- WHAT THE EXERCISE ASKS
Return every line of text in the records below without changing anything. Leave the pictures out.

begin

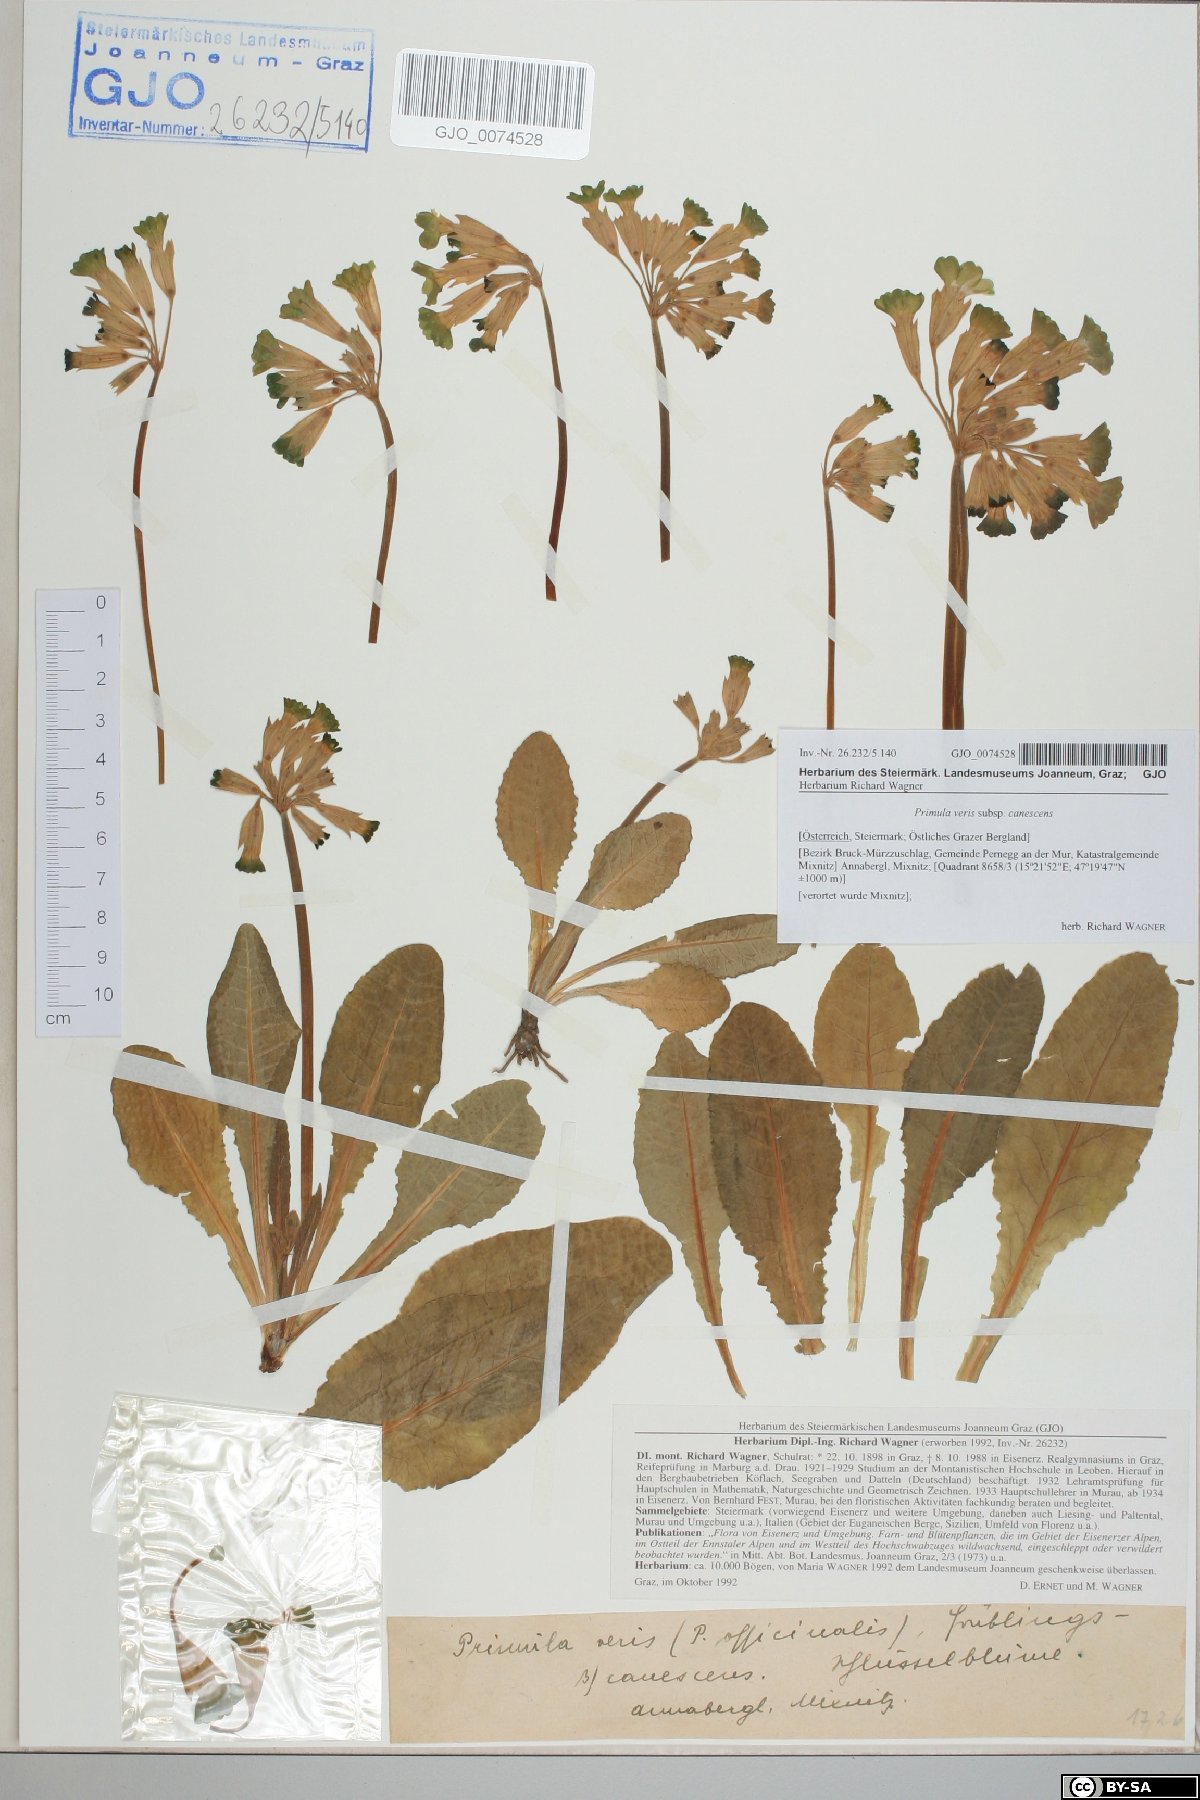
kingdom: Plantae
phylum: Tracheophyta
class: Magnoliopsida
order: Ericales
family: Primulaceae
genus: Primula
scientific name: Primula veris
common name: Cowslip
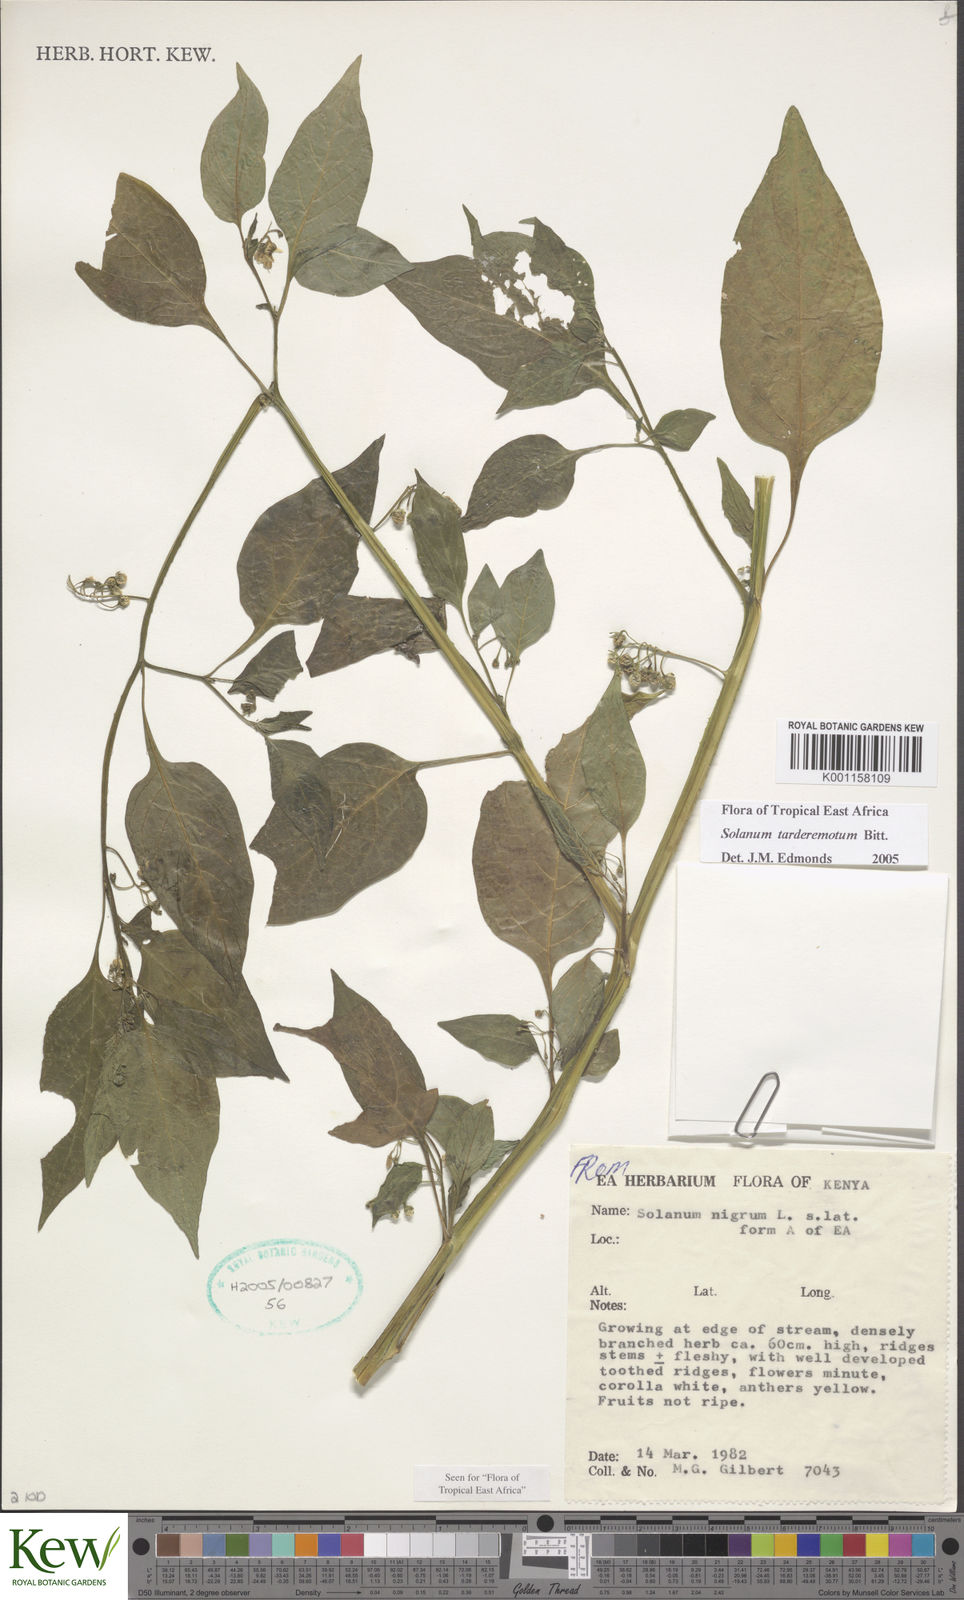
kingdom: Plantae
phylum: Tracheophyta
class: Magnoliopsida
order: Solanales
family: Solanaceae
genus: Solanum
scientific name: Solanum tarderemotum
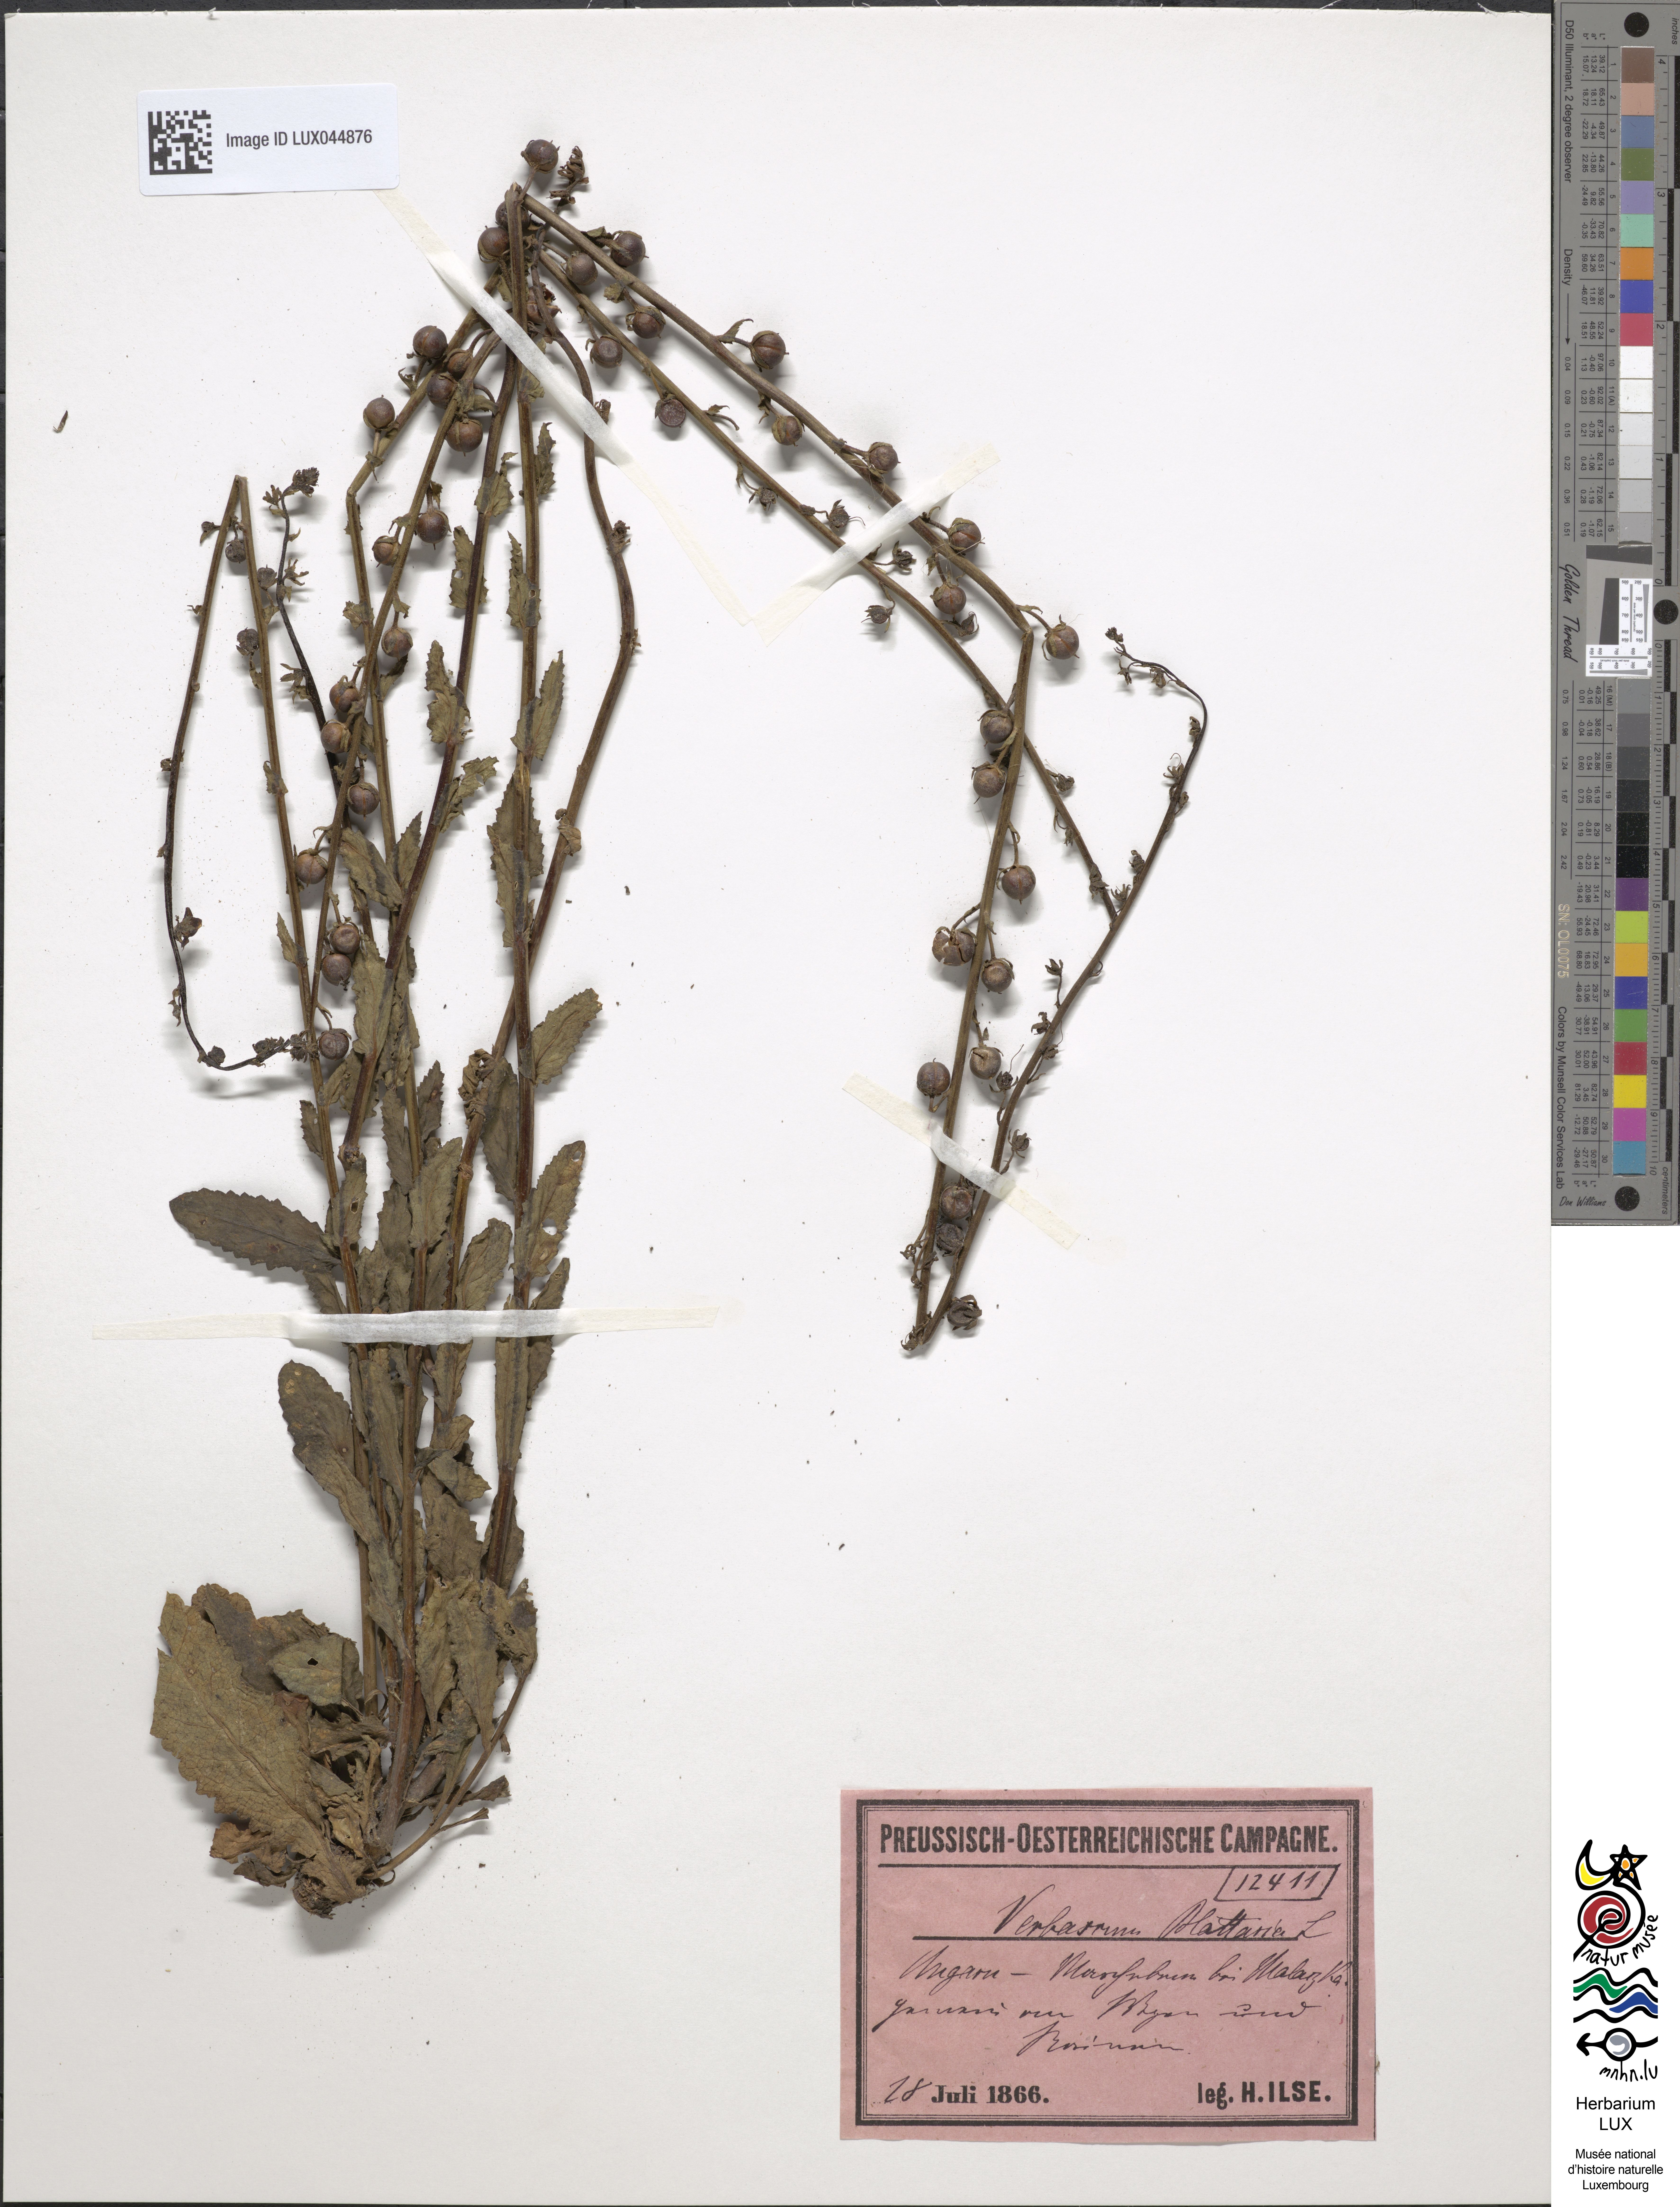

end

- CORRECT OUTPUT
kingdom: Plantae
phylum: Tracheophyta
class: Magnoliopsida
order: Ericales
family: Primulaceae
genus: Primula
scientific name: Primula veris
common name: Cowslip
kingdom: Plantae
phylum: Tracheophyta
class: Magnoliopsida
order: Solanales
family: Solanaceae
genus: Solanum
scientific name: Solanum tarderemotum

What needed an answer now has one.